■ Study text
Haitong Securities, China’s second largest brokerage by market value, said it plans to raise HK$29.9 billion (US$ 3.9 billion) in a private share placement in Hong Kong, aiming to bolster capital under a stock market boom.

The company will sell 1.92 billion additional Hong Kong-listed shares at HK$15.62 each to seven investors including New China Investment Management Co and TD Ameritrade Special Holdings. Hedge fund Marshall Wace LLP is also among the other buyers.

“It’s the golden period for brokerages to raise funds under a bull run,” said Li Bo, a Shanghai-based investment consultant at Guangfa Securities Co. “There’s a high possibility for other counterparts to unveil similar plans in a sizeable way.”

■ Assigned task
Please extend the news piece on Haitong Securities' Hong Kong share placement, continuing on from its final sentence.

Collected data:
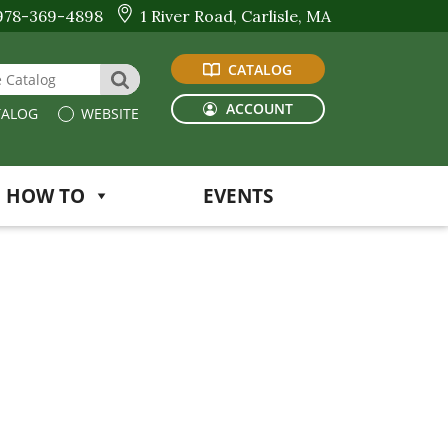
978-369-4898
1 River Road, Carlisle, MA
CATALOG
 Website or Catalog
SEARCH
ACCOUNT
ALOG
WEBSITE
HOW TO
EVENTS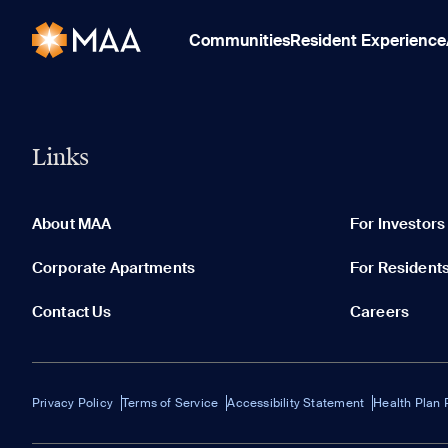
Communities
Resident Experience
Links
About MAA
For Investors
Corporate Apartments
For Resident
Contact Us
Careers
Privacy Policy
Terms of Service
Accessibility Statement
Health Plan 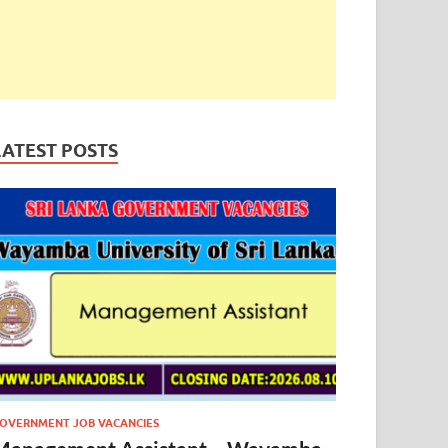
LATEST POSTS
OVERNMENT JOB VACANCIES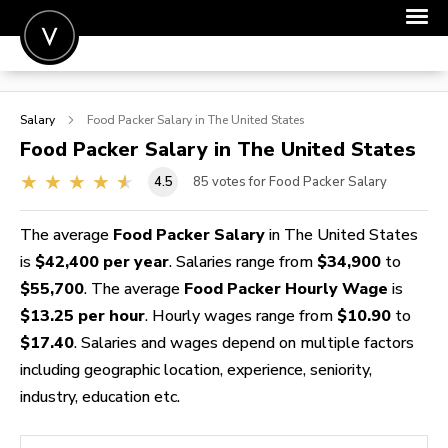
POST A JOB
Salary
Food Packer
Salary in The United States
JOIN
Food Packer
Salary in The United States
SIGN IN
4.5
85
votes for Food Packer Salary
FOR CANDIDATES
The average
Food Packer Salary
in The United States
FOR EMPLOYERS
is
$42,400 per year
. Salaries range from
$34,900
to
$55,700
. The average
Food Packer Hourly Wage
is
$13.25 per hour
. Hourly wages range from
$10.90
to
$17.40
. Salaries and wages depend on multiple factors
including geographic location, experience, seniority,
industry, education etc.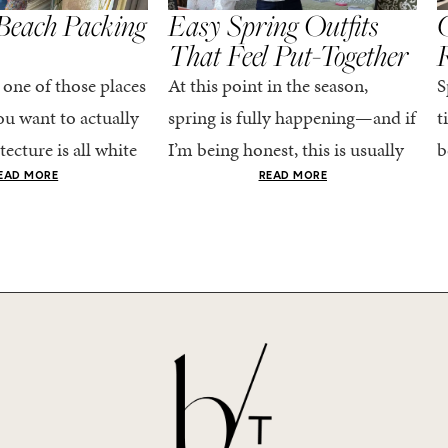
Beach Packing
Easy Spring Outfits
C
That Feel Put-Together
 one of those places
At this point in the season,
S
u want to actually
spring is fully happening—and if
t
tecture is all white
I’m being honest, this is usually
b
nestly iconic, the
when getting dressed starts to
c
EAD MORE
READ MORE
nning shade of...
feel a little repetitive. The
c
excitement of a...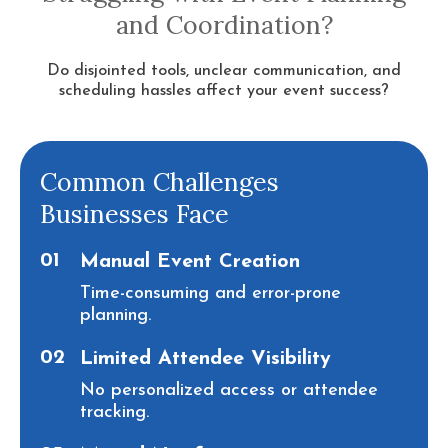
and Coordination?
Do disjointed tools, unclear communication, and
scheduling hassles affect your event success?
Common Challenges
Businesses Face
01
Manual Event Creation
Time-consuming and error-prone
planning.
02
Limited Attendee Visibility
No personalized access or attendee
tracking.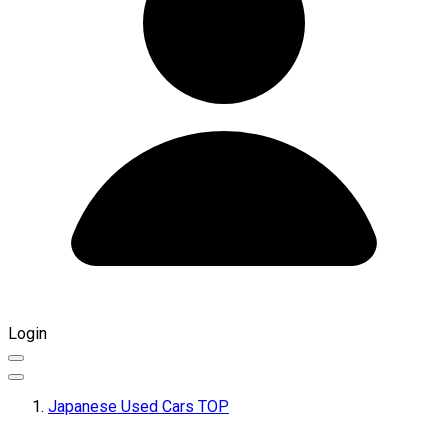
Login
Japanese Used Cars TOP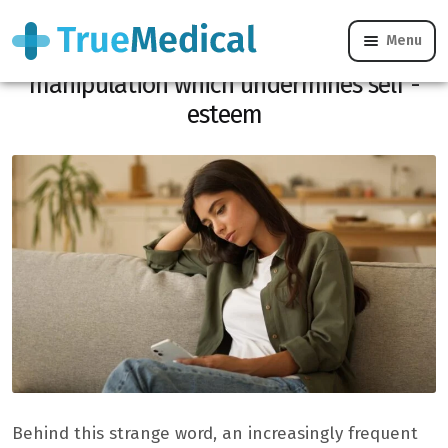
Menu
Powling, this new form of emotional
manipulation which undermines self -
esteem
Behind this strange word, an increasingly frequent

■ Response box
The fundraising was carried out under the backdrop that a soaring stock market and an expansion in margin financing boost China’s brokerages. Stock trading volumes have surged to a record high after a surprise cut in China’s interest rate last month and the launch of Shanghai Hong Kong Stock Connect, which allows investors to trade directly on each other’s bourse.

Haitong will use about 60 percent of the proceeds to develop its short-selling and margin-financing business and about 10 percent to replenish its working capital, it said.

Haitong's H-shares hit a high of HK$23.20 on December 9. Its shares closed at HK$18.2 on Monday, up nearly 36 percent this year, compared with a 1 percent decline on the benchmark Hang Seng Index.